Danny–the Kubler-Ross 5 Stages of Grieving Thing is a fucking hoot, in terms of how it lends itself here to a full-on “white paper” analysis. What a stud! And the hypodermic syringe filled with what can only be thought as “Windex,” is spot-on. And the way they handle the syringe–I would think they would put it in a container of some sort–that thing is huge!
Dear Barry Williams, hope you see this. You probably already know this, but there is lots of CBS Radio Mystery Theater on YouTube. I discovered it on there – I agree, it’s very good and enjoyable.
Is there a drinking game associated with “(…) must die!!!”?
It took three hundred and forty episodes to get here, but this is where Dark Shadows really begins. This is the fall from grace. The murder of Dave Woodard is Dark Shadows’ original sin.
Rewatching the show again here in 2021. This is a very broad, sweeping statement from Danny. And it’s so very true. The whole tenure of the show changes starting at 340 going to 365. Then we get to 1795 and never look back, so to speak.
Danny, I don’t know if you ever read these comments anymore, but the blog is holding up SO WELL all these years later on my second start-to-finish DS journey.
“And like everyone who’s about to die, Julia goes through the stages of grief, as described by Elisabeth Kübler-Ross in her 1969 book On Death and Dying.
According to Kübler-Ross, the five stages are: Denial, Anger, Bargaining, Depression and Chromakey.”
This made me laugh so loud, my co-workers turned to look at me!
I wish I could explain this to them because it’s so damn funny! But sadly, they wouldn’t understand
Possibly Ron Sproat’s finest hour.
Barnabas is downright diabolical and Frid does seem to relish playing the monster.
Julia seems totally defeated and her walk out of her bedroom is like a woman going to her execution.
These episodes are really powerful but they’re really writing themselves into a corner. You have the two most charismatic actors on the show doing something that really should destroy the audience’s attachment to them. (I seriously did not remember this from when I first saw it in 1967. Must have blocked it from my mind!) Though Dave’s murder is used by Barnabas again to manipulate Julia post-1795, it’s never referred to after that and they do get away with it.

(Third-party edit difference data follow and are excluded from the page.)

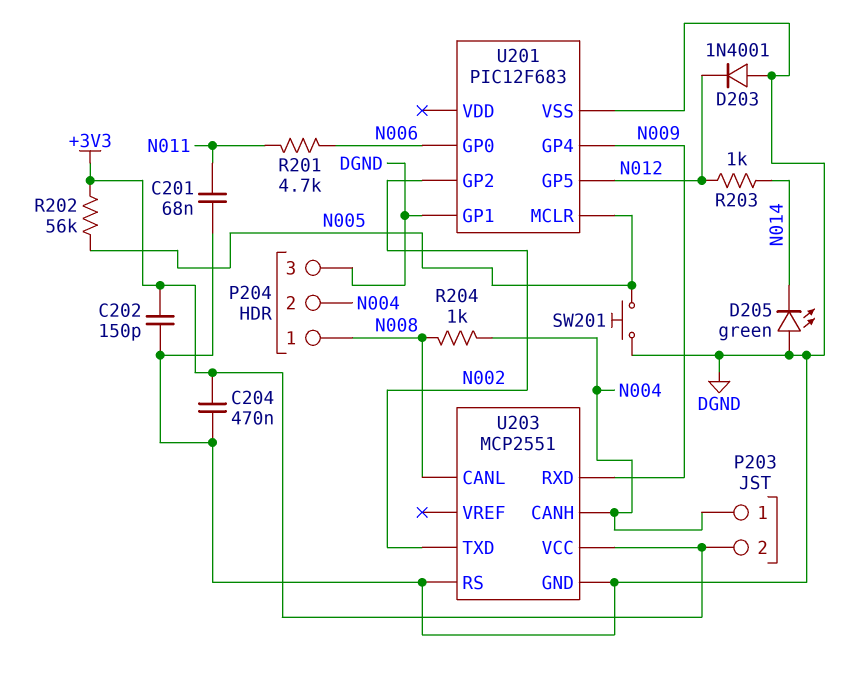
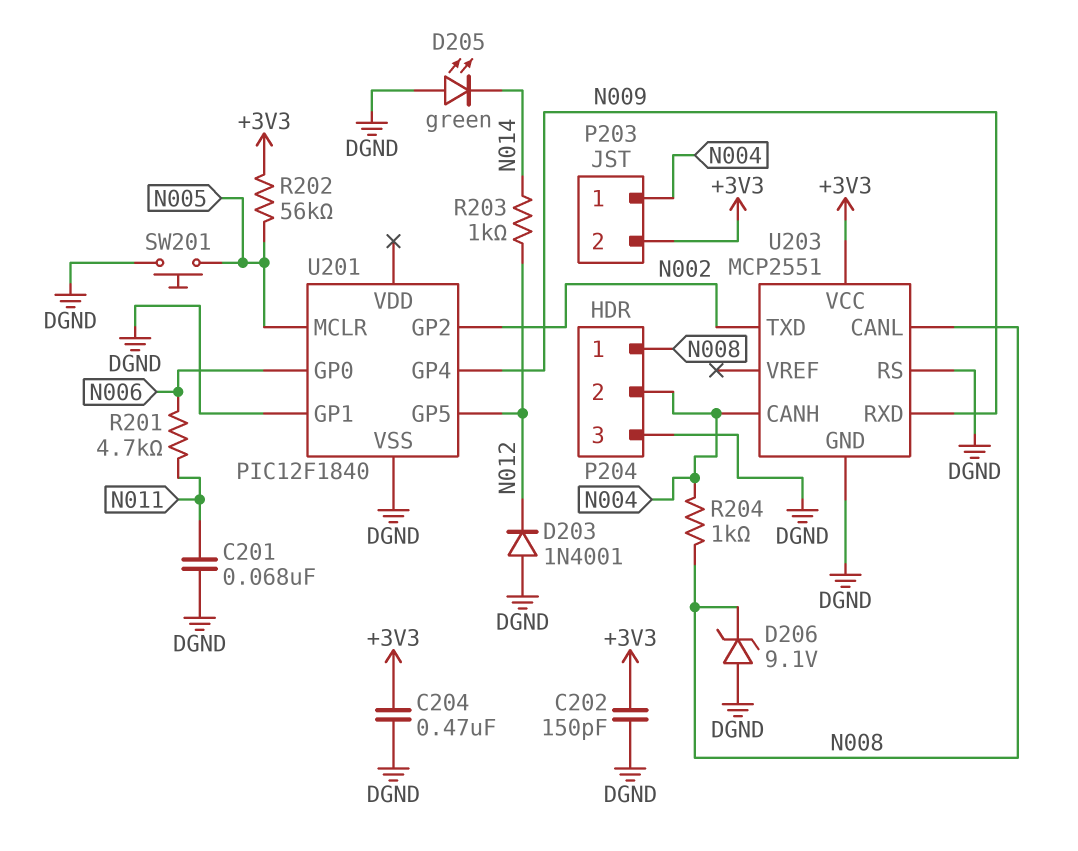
D206: none -> zener 9.1V (A DGND, K N008)
U201: PIC12F683 -> PIC12F1840

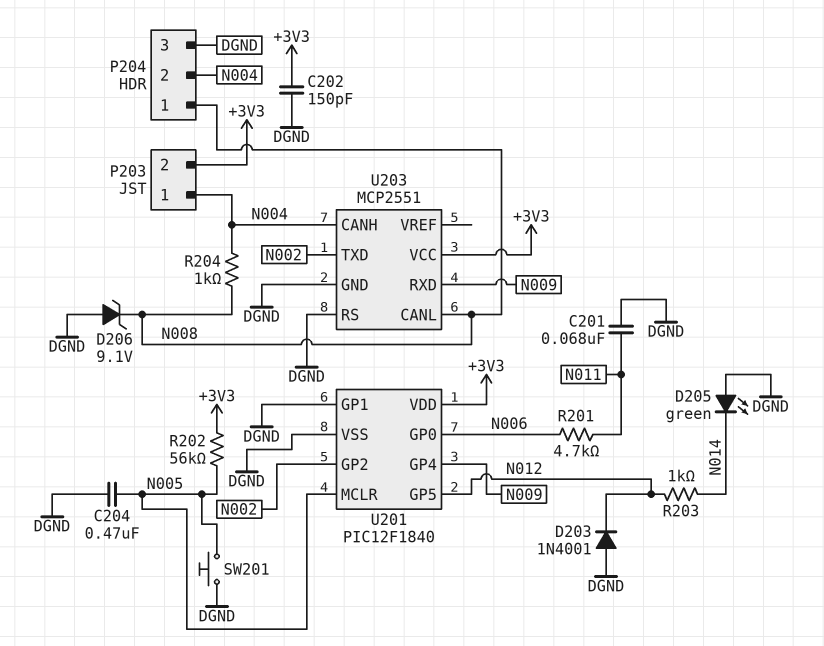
C204: 470nF (+3V3, DGND) -> 470nF (DGND, N005)
U201 pin VDD: none -> +3V3

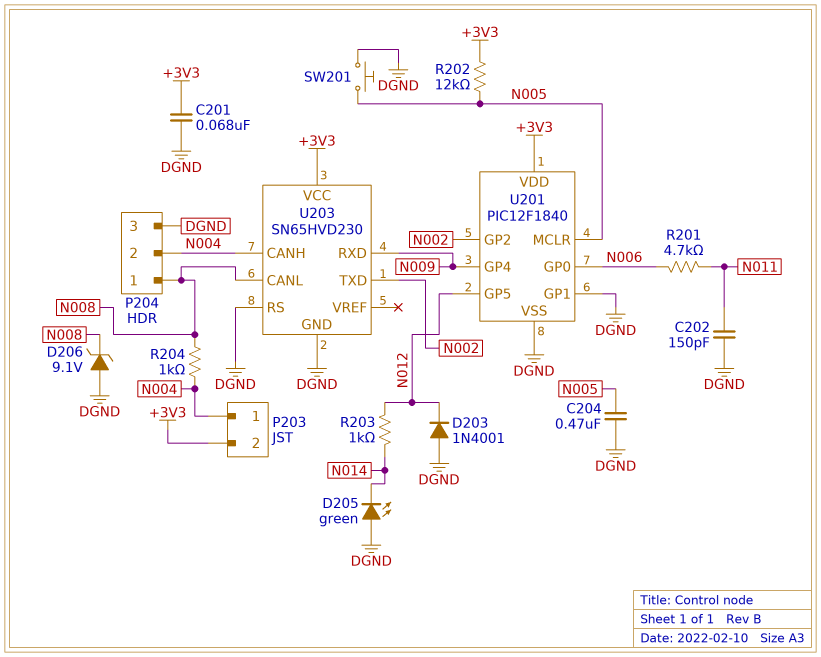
C201: 68nF (DGND, N011) -> 68nF (+3V3, DGND)
C202: 150pF (+3V3, DGND) -> 150pF (DGND, N011)
R202: 56k (+3V3, N005) -> 12k (+3V3, N005)
U203: MCP2551 -> SN65HVD230

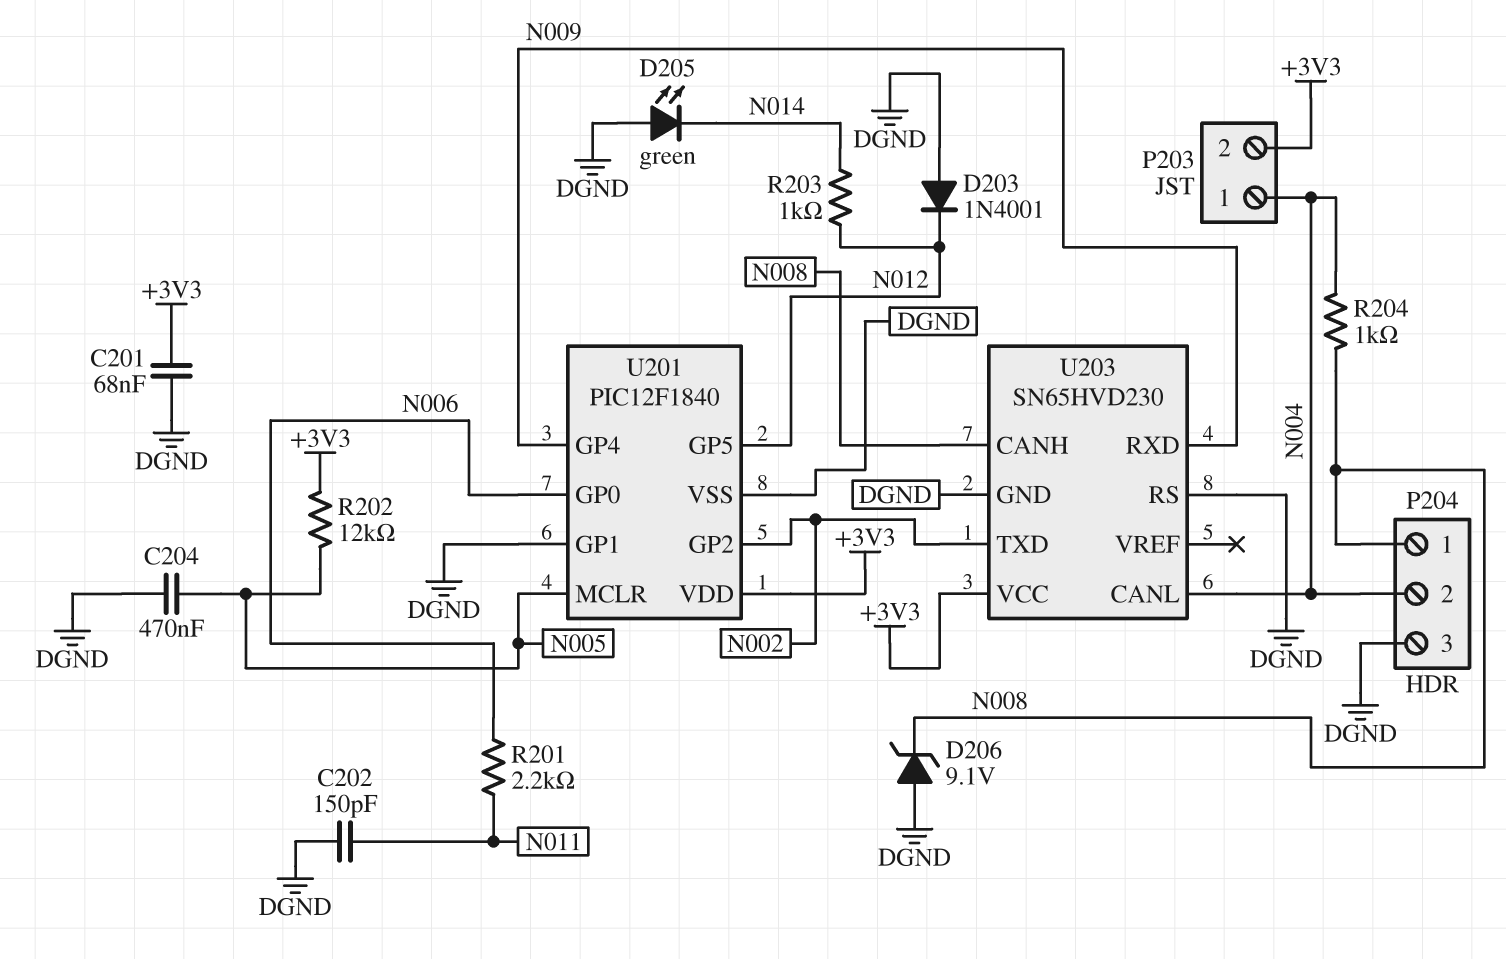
R201: 4.7k (N006, N011) -> 2.2k (N006, N011)
SW201: button (DGND, N005) -> none
U203 pin CANH: N004 -> N008
U203 pin CANL: N008 -> N004

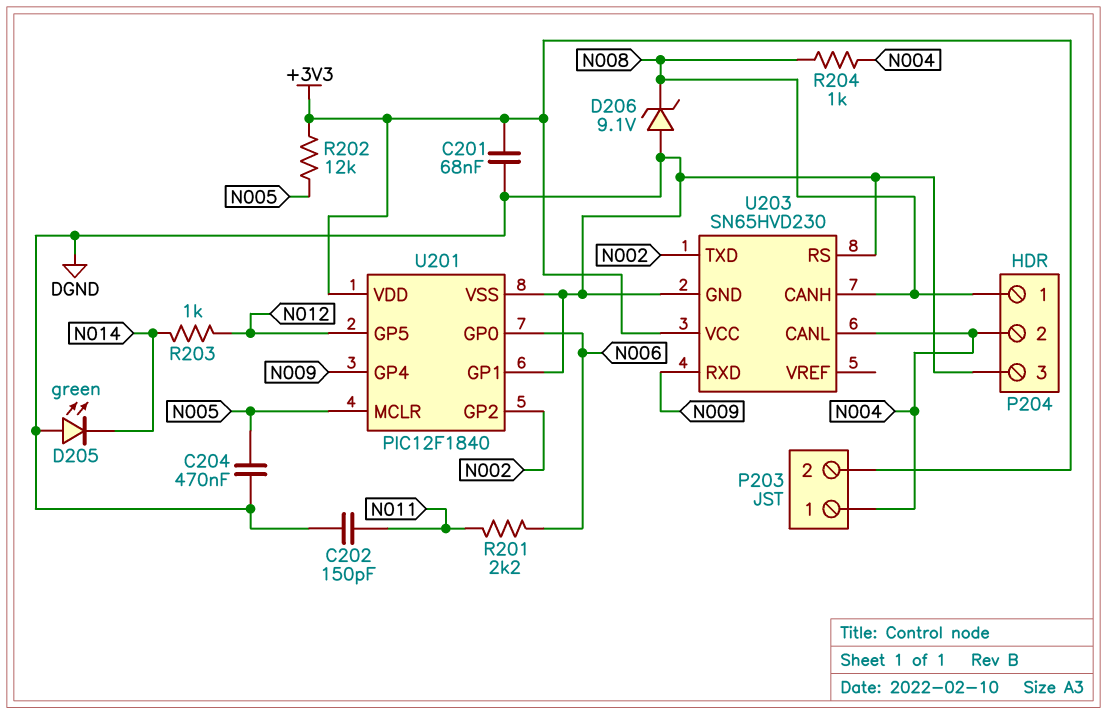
D203: diode 1N4001 (A DGND, K N012) -> none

Were they bringing up Julia’s feelings for Barnabas yesterday as a possible reason for her choosing Barnabas over her friend, Dave? We’ve known Barnabas is a villain but this is a seriously dark turn for Julia. Were they still considering killing off her character at this point? It’s an odd choice for a character they were planning on keeping around. Barnabas has the excuse of doing this as a monster under the curse of the vampire. All Julia has is a vague idea of What I Did For Love combined with mercy killing. It’s amazing the character survives and continues after this, much less becomes a lead character for the rest of the series.
I don’t know for absolutely sure, but I’m pretty confident that we’re long past any plans to kill off Julia. Woodard becomes the “van Helsing” character to be disposed of. The Julia/Barnabas chemistry (which of course changes over time) has become just too good.